**DIRECTIONS FOR THIS TASK:** Everything from the line containing "index pip: (812, 300)" through the line containing "thumb cmc: (374, 756)" should be repeated exactly, and nothing else from the data.

**INPUT MATERIAL:**
• • • • • • •

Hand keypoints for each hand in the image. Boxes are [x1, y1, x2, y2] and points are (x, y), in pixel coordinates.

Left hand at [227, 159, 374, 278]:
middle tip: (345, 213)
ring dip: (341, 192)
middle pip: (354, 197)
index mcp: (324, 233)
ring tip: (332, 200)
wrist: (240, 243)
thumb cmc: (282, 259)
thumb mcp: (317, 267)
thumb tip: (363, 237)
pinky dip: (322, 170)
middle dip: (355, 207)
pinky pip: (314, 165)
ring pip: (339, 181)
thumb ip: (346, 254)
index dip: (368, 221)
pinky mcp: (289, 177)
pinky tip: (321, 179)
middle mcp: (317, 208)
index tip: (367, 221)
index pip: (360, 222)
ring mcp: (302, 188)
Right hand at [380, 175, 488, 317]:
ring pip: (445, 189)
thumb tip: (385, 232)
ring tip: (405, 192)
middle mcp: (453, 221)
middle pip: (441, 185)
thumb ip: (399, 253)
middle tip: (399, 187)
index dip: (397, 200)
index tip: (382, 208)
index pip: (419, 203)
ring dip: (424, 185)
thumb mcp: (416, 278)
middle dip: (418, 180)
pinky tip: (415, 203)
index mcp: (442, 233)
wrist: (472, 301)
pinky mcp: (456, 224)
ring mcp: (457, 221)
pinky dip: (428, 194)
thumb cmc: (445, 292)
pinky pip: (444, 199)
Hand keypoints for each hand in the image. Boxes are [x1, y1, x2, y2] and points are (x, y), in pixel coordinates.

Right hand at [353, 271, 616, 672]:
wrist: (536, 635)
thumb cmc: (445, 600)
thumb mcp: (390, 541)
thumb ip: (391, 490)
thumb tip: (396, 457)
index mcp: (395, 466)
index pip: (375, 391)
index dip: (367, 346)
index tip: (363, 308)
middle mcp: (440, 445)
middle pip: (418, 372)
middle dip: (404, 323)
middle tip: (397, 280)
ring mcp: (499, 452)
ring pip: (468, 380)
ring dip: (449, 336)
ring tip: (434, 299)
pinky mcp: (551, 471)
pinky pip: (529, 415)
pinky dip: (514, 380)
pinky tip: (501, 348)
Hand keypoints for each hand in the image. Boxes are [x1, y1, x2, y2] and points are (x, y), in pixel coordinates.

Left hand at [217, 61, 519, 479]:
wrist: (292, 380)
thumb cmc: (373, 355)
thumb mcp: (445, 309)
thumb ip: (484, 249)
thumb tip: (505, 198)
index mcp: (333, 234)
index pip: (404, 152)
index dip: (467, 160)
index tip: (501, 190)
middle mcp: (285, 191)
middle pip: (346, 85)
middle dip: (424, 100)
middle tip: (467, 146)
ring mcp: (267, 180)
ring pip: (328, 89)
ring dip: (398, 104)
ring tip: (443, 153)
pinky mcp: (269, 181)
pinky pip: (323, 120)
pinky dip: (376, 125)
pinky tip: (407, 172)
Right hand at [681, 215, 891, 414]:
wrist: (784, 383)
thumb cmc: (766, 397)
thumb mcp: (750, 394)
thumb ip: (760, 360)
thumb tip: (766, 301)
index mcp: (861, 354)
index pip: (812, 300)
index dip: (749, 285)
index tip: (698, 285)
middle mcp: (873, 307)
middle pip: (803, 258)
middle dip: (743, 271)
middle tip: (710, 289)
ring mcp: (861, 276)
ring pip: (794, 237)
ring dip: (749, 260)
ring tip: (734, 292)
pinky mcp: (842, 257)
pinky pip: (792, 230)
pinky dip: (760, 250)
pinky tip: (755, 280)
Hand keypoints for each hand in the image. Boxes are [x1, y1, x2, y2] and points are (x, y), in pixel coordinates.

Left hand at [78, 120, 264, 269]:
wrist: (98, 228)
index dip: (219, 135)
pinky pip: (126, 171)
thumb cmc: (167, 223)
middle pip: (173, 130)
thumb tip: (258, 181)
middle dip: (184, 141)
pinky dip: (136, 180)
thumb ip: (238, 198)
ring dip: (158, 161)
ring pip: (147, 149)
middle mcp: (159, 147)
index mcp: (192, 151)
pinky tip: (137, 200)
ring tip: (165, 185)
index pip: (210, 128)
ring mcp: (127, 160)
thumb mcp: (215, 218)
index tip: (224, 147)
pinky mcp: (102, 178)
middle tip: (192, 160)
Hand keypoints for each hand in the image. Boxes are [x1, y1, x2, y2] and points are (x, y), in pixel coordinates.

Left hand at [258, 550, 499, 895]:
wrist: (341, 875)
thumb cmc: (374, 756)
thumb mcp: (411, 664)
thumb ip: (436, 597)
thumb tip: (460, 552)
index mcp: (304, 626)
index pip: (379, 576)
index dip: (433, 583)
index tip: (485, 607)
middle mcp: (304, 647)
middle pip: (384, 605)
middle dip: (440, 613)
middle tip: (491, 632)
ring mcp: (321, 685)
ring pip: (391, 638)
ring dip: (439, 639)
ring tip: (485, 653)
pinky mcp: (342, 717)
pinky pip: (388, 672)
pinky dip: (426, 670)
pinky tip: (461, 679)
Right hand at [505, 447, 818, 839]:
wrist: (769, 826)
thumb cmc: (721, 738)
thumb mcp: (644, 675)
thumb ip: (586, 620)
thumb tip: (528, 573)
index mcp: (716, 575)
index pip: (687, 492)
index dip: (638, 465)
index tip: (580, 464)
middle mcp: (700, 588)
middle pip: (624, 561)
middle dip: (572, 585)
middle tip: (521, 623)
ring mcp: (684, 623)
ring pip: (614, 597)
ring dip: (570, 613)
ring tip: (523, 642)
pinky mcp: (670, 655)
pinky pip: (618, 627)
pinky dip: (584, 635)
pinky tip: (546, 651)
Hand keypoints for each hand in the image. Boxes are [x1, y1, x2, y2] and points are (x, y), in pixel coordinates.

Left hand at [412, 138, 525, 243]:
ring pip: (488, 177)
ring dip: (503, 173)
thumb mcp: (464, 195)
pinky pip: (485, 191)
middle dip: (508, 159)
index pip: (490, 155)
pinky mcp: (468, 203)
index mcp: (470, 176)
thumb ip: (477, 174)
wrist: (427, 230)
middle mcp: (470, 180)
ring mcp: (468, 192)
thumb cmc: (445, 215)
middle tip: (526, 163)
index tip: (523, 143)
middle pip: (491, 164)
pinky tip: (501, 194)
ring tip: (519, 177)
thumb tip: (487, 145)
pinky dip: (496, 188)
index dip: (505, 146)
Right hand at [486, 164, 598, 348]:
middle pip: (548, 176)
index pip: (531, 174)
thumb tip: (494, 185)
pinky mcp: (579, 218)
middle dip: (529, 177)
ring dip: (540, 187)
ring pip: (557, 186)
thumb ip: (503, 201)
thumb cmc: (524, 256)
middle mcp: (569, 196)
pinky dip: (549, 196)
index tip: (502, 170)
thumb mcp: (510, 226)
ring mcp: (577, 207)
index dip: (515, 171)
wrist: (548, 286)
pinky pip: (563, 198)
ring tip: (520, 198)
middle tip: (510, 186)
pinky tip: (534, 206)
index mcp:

• • • • • • •

**COMPLETED EXERCISE:**
index pip: (812, 300)
index dip: (749, 285)
index tip: (698, 285)
middle mcp: (873, 307)
middle pip: (803, 258)
middle dip: (743, 271)
middle tip: (710, 289)
ring mcp: (861, 276)
ring pip: (794, 237)
ring dip: (749, 260)
ring tip: (734, 292)
pinky mcp: (842, 257)
pinky pip: (792, 230)
pinky dip: (760, 250)
pinky tip: (755, 280)
Hand keypoints for each hand in the image. Boxes are [x1, y1, x2, y2] and points are (x, y), in pixel coordinates.

Left hand at [78, 120, 264, 269]:
wrist: (98, 228)
index dip: (219, 135)
pinky pip: (126, 171)
thumb cmc: (167, 223)
middle pip: (173, 130)
thumb tip: (258, 181)
middle dip: (184, 141)
pinky dip: (136, 180)
thumb ip: (238, 198)
ring dip: (158, 161)
ring pip: (147, 149)
middle mcp: (159, 147)
index mcp: (192, 151)
pinky tip: (137, 200)
ring tip: (165, 185)
index pip: (210, 128)
ring mcp: (127, 160)
thumb mcp: (215, 218)
index tip: (224, 147)
pinky mcp: (102, 178)
middle tip: (192, 160)
Hand keypoints for each hand in the image. Boxes are [x1, y1, x2, y2] and points are (x, y), in pixel coordinates.

Left hand at [258, 550, 499, 895]:
wrist: (341, 875)
thumb cmc: (374, 756)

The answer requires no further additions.